--- Text shown Enclosed Below ---

The Ascension of the Lord

THE ASCENSION
PASSING THE BATON
Acts 1:1-11; Ephesians 1:17-23 or 4:1-13; Mark 16:15-20

The 4×100 relay is thrilling. The most exciting/important time is the baton exchange; many a race has been lost because of poor baton exchange. Since 1988, US quartets have been disqualified or haven’t finished the event nine times at the World Championships and the Olympics – even though they had the fastest runners – because of foul ups at baton exchanges.

The Ascension is Jesus passing the baton to his disciples in the great human and Christian race. He has prepared them over three years and especially over the 40 days after the resurrection. It is time for them to take over.

The ascension completes Jesus’ leg of the relay and his mission on earth to bring the good news to the afflicted, liberty to captives, sight to the blind – in short, to bring wholeness to people.

The ascension begins the disciples’ part of the relay: “Go into the whole world and proclaim the gospel to every creature.” Mark establishes an immediate connection between Jesus’ ascension and the disciples’ mission: “So the Lord Jesus… was taken up into heaven… But they went forth and preached everywhere.”

This continuation of the mission is a massive challenge. But the Lord assures us that he is with us through his Spirit.

--- End of Enclosed Text shown ---
--- Dataset Enclosed Below ---

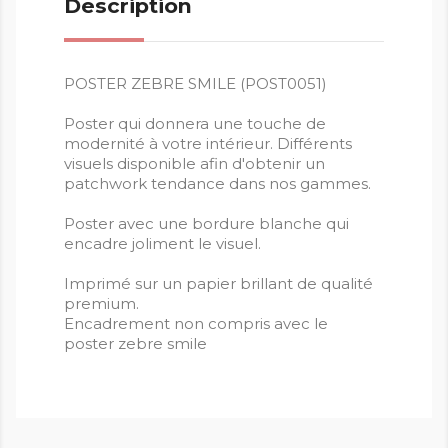
Description
POSTER ZEBRE SMILE (POST0051)
Poster qui donnera une touche de
modernité à votre intérieur. Différents
visuels disponible afin d'obtenir un
patchwork tendance dans nos gammes.
Poster avec une bordure blanche qui
encadre joliment le visuel.
Imprimé sur un papier brillant de qualité
premium.
Encadrement non compris avec le
poster zebre smile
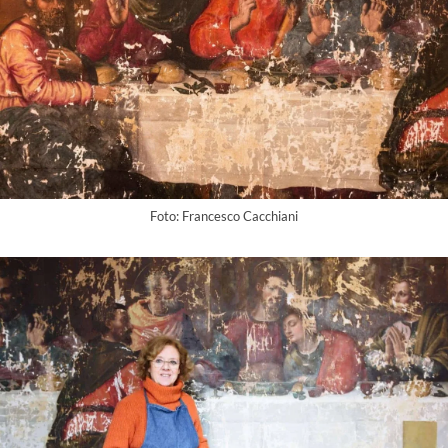
Foto: Francesco Cacchiani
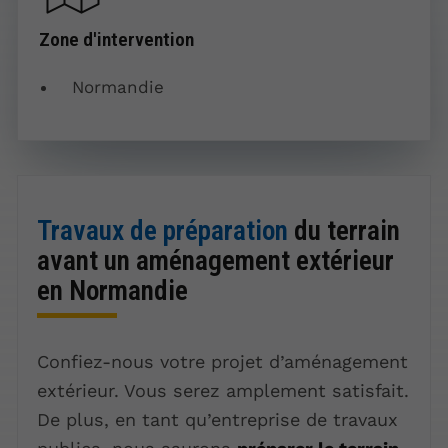
Zone d'intervention
Normandie
Travaux de préparation
du terrain
avant un aménagement extérieur
en Normandie
Confiez-nous votre projet d’aménagement
extérieur. Vous serez amplement satisfait.
De plus, en tant qu’entreprise de travaux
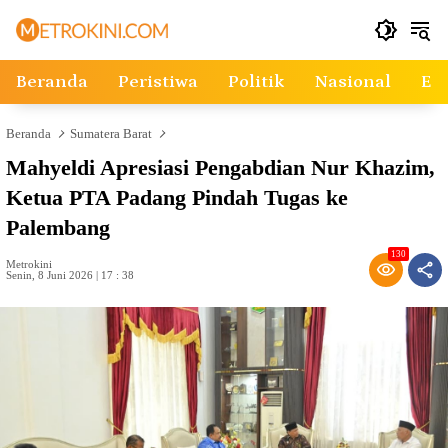
Langsung
ke
konten
Beranda
Peristiwa
Politik
Nasional
Ek
Beranda
Sumatera Barat
Mahyeldi Apresiasi Pengabdian Nur Khazim,
Ketua PTA Padang Pindah Tugas ke
Palembang
130
Metrokini
Senin, 8 Juni 2026 | 17 : 38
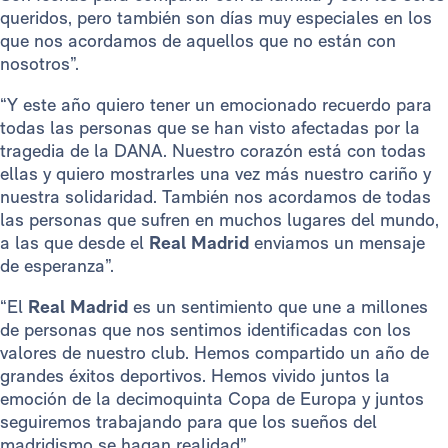
queridos, pero también son días muy especiales en los
que nos acordamos de aquellos que no están con
nosotros”.
“Y este año quiero tener un emocionado recuerdo para
todas las personas que se han visto afectadas por la
tragedia de la DANA. Nuestro corazón está con todas
ellas y quiero mostrarles una vez más nuestro cariño y
nuestra solidaridad. También nos acordamos de todas
las personas que sufren en muchos lugares del mundo,
a las que desde el
Real Madrid
enviamos un mensaje
de esperanza”.
“El
Real Madrid
es un sentimiento que une a millones
de personas que nos sentimos identificadas con los
valores de nuestro club. Hemos compartido un año de
grandes éxitos deportivos. Hemos vivido juntos la
emoción de la decimoquinta Copa de Europa y juntos
seguiremos trabajando para que los sueños del
madridismo se hagan realidad”.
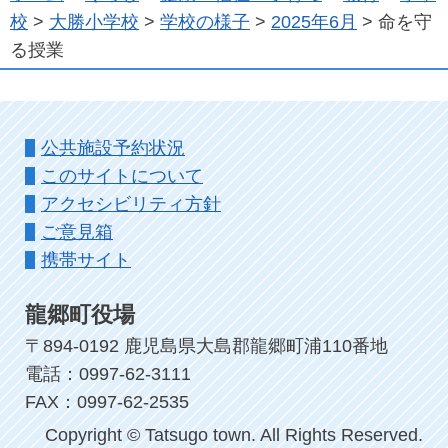
校
>
大勝小学校
>
学校の様子
>
2025年6月
> 命を守
る授業
公共施設予約状況
このサイトについて
アクセシビリティ方針
ご意見箱
携帯サイト
龍郷町役場
〒894-0192 鹿児島県大島郡龍郷町浦110番地
電話：0997-62-3111
FAX：0997-62-2535
Copyright © Tatsugo town. All Rights Reserved.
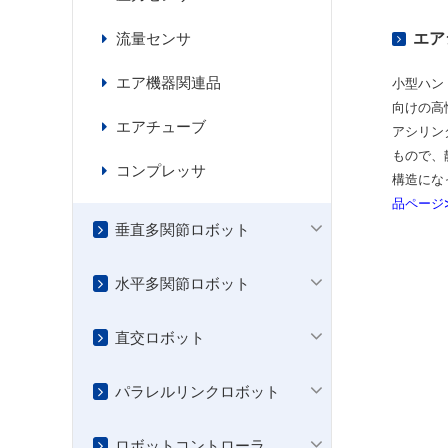
流量センサ
エア
エア機器関連品
小型ハン
向けの高
エアチューブ
アシリン
もので、
コンプレッサ
構造にな
品ページ
垂直多関節ロボット
水平多関節ロボット
直交ロボット
パラレルリンクロボット
ロボットコントローラ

--- End of Enclosed Dataset ---

* Questions to answer
(1) Reproduce the stretch of the Ascension reflection from "The 4×100 relay" through "wholeness to people.".
(2) List every scripture passage cited beneath the heading of the Ascension reflection.
(3) Extend the reflection on the Ascension, picking up after its final sentence.

* Answers for the exercise
(1)
The 4×100 relay is thrilling. The most exciting/important time is the baton exchange; many a race has been lost because of poor baton exchange. Since 1988, US quartets have been disqualified or haven’t finished the event nine times at the World Championships and the Olympics – even though they had the fastest runners – because of foul ups at baton exchanges.

The Ascension is Jesus passing the baton to his disciples in the great human and Christian race. He has prepared them over three years and especially over the 40 days after the resurrection. It is time for them to take over.

The ascension completes Jesus’ leg of the relay and his mission on earth to bring the good news to the afflicted, liberty to captives, sight to the blind – in short, to bring wholeness to people.

(2)
Acts 1:1-11
Ephesians 1:17-23
Ephesians 4:1-13
Mark 16:15-20

(3)
The scene from the Acts, in today’s first reading, is modelled on the experience of Joshua and Elisha. Joshua received a share of Moses’ spirit and Elisha received a double share of Elijah’s. Jesus assures his disciples that they will receive the power to continue his work: the Holy Spirit.

Despite this promise, they remained there “gazing into heaven.” They have not understood that they must look towards the earth – the locus of their mission.

The baton has been passed to us. The mission is ours; the Spirit and power of the Lord are ours. Am I willing to carry the baton and run my leg of the race? How will I continue Christ’s mission in the area in which I live and work?

PS: It takes time and practice for relay teams to run well. US national teams have little of that; the relay is an all-star team that rarely runs together. I need time with the Lord to receive the baton; I need to be in the correct “exchange-zone”; I need to run with the team… always!

(Fr Vinod SDB, Rector and Secretary, Don Bosco Provincial House, Mumbai)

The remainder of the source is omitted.